Type:
Educational Exhibit
Keywords:
Congenital, Outcomes analysis, Education, MR, Management, Cardiovascular system, Cardiac
Authors:
M. Rodríguez Álvarez, P. M. Dos Santos Reis Ferreira, C. Saborido Avila, L. Trillo, P. pazos, J. M. Vieito Fuentes; Vigo/ES
DOI:
10.26044/ecr2019/C-2305
Background
Hypertrophic cardiomyopathy (HCM) is the most common inherited cardiomyopathy and the most common cause of Sudden cardiac death (SCD) in young athletes. HCM is caused by mutations in sarcomeric genes transmitted following an autosomal dominant pattern. There is a great variability of phenotypes.

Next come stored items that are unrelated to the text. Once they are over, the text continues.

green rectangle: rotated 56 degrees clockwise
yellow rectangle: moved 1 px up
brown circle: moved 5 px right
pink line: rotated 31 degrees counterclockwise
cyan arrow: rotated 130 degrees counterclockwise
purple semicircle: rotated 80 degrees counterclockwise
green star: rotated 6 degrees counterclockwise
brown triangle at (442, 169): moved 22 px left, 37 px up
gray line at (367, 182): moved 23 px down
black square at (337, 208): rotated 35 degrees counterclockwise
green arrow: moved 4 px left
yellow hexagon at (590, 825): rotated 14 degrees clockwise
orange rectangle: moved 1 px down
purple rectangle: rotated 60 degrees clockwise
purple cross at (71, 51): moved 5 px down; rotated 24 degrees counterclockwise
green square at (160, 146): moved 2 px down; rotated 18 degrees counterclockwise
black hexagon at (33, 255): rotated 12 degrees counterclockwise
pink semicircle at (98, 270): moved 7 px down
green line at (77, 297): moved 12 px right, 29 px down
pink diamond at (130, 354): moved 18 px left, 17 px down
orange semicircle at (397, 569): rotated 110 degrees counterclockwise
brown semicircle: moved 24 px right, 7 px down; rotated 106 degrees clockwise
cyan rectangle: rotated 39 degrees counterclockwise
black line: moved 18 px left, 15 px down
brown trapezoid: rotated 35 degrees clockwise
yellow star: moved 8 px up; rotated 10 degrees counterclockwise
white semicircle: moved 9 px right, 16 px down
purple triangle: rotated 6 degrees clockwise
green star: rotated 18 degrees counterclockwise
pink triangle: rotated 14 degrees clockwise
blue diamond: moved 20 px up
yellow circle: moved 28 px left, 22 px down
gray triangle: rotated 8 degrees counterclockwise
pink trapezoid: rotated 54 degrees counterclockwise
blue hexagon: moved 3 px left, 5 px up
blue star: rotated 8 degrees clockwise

The pathologic hallmarks of HCM are myofibrillary disarray, interstitial fibrosis and abnormal dysplasia of intramural coronary arterioles (microvascular dysfunction).
Because the clinical manifestations and electrocardiographic findings are nonspecific noninvasive imaging modalities play a main role in diagnosis,
management and understanding pathophysiology of HCM.
The use of CMRI combined with genetic tests, reveal a new overview on the frequency,
management,
and prognosis of HCM.
We review CMR estudies performed in HCM patients at our institution,
resume and discuss the paper of CMRI in HCM.
We also searched PubMed for clinical trials that investigated the prognostic utility of LGE and T1mapping in risk stratification of HCM patients and correlation it with our experience.